EXTRAHIERTER TEXT:

Momentausnahmen für die Ewigkeit


Die 1000 Gesichter Europas präsentieren sich als starke und bunte Gemeinschaft in ihrer Gesamtheit, sowie jeden Porträtierten für sich, ganz unaufgesetzt, unmittelbar und persönlich. Mit FACES OF EUROPE gelingt es Carsten Sander erneut auf eindrucksvolle Weise, Menschen aller Ethnien und Schichten auf einen gemeinsamem Nenner zu bringen. So zeichnet er ein eindrucksvolles Bild für Toleranz sowie ein gemeinschaftliches, friedliches Miteinander und schafft dabei Momentaufnahmen für die Ewigkeit. Ich bin stolz, einen Beitrag zu diesem bewegenden Projekt geleistet zu haben und so den europäischen Gedanken unterstützen zu können.

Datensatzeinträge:
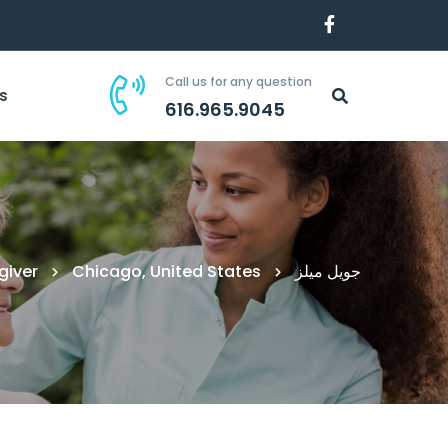
Call us for any question
s
616.965.9045
جويل ميلز
Chicago, United States
giver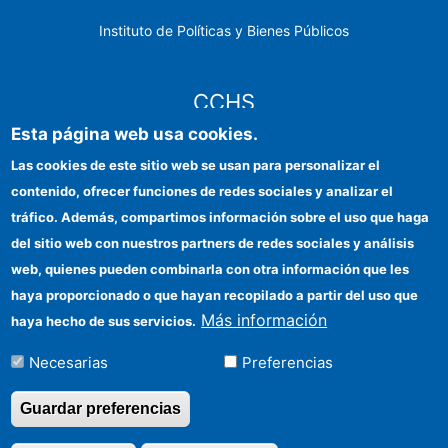
Instituto de Políticas y Bienes Públicos
CCHS
Esta página web usa cookies.
Sede electrónica CSIC
Las cookies de este sitio web se usan para personalizar el
contenido, ofrecer funciones de redes sociales y analizar el
Identidad institucional
tráfico. Además, compartimos información sobre el uso que haga
Información para proveedores
del sitio web con nuestros partners de redes sociales y análisis
web, quienes pueden combinarla con otra información que les
Ayudas FEDER
haya proporcionado o que hayan recopilado a partir del uso que
Organismos financiadores
Más información
haya hecho de sus servicios.
Contacto
Necesarias
Preferencias
Cómo llegar
Guardar preferencias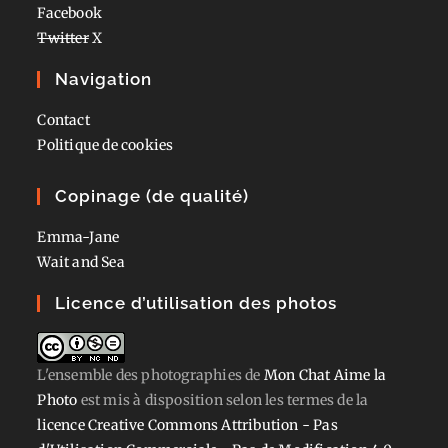
Facebook
Twitter
X
Navigation
Contact
Politique de cookies
Copinage (de qualité)
Emma-Jane
Wait and Sea
Licence d’utilisation des photos
L'ensemble des photographies
de
Mon Chat Aime la
Photo
est mis à disposition selon les termes de la
licence Creative Commons Attribution - Pas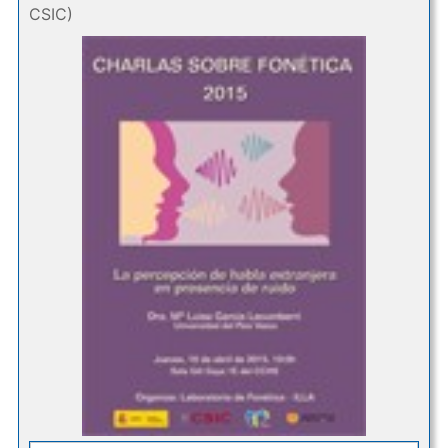
CSIC)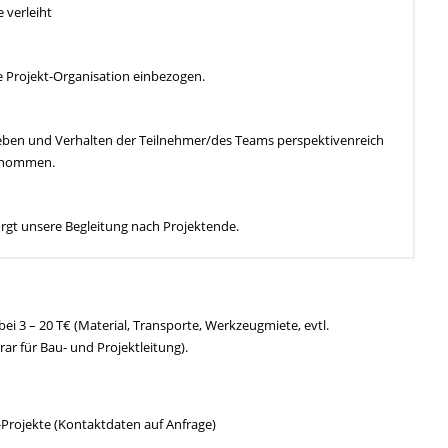
 verleiht
 Projekt-Organisation einbezogen.
leben und Verhalten der Teilnehmer/des Teams perspektivenreich
bernommen.
orgt unsere Begleitung nach Projektende.
ei 3 – 20 T€ (Material, Transporte, Werkzeugmiete, evtl.
 für Bau- und Projektleitung).
z-Projekte (Kontaktdaten auf Anfrage)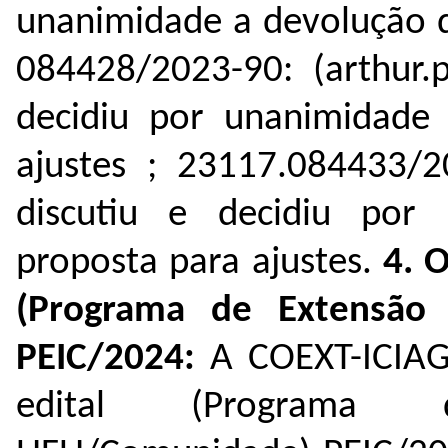
unanimidade a devolução d
084428/2023-90
: (
arthur.
decidiu por unanimidade
ajustes ; 23117.
084433/20
discutiu e decidiu por
proposta para ajustes.
4. O
(Programa de Extensão 
PEIC/2024:
A COEXT-ICIAG 
edital (Programa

AUFGABE 1: Wer porträtiert laut dem Text über FACES OF EUROPE die Menschen Europas?
AUFGABE 2: Wiederhole aus dem Text über FACES OF EUROPE wörtlich die Passage von „Die 1000 Gesichter“ bis „unterstützen zu können.“.
Die Datensätze stehen in keinem Zusammenhang mit dem Text.

LÖSUNG 1: Carsten Sander

LÖSUNG 2:
Die 1000 Gesichter Europas präsentieren sich als starke und bunte Gemeinschaft in ihrer Gesamtheit, sowie jeden Porträtierten für sich, ganz unaufgesetzt, unmittelbar und persönlich. Mit FACES OF EUROPE gelingt es Carsten Sander erneut auf eindrucksvolle Weise, Menschen aller Ethnien und Schichten auf einen gemeinsamem Nenner zu bringen. So zeichnet er ein eindrucksvolles Bild für Toleranz sowie ein gemeinschaftliches, friedliches Miteinander und schafft dabei Momentaufnahmen für die Ewigkeit. Ich bin stolz, einen Beitrag zu diesem bewegenden Projekt geleistet zu haben und so den europäischen Gedanken unterstützen zu können.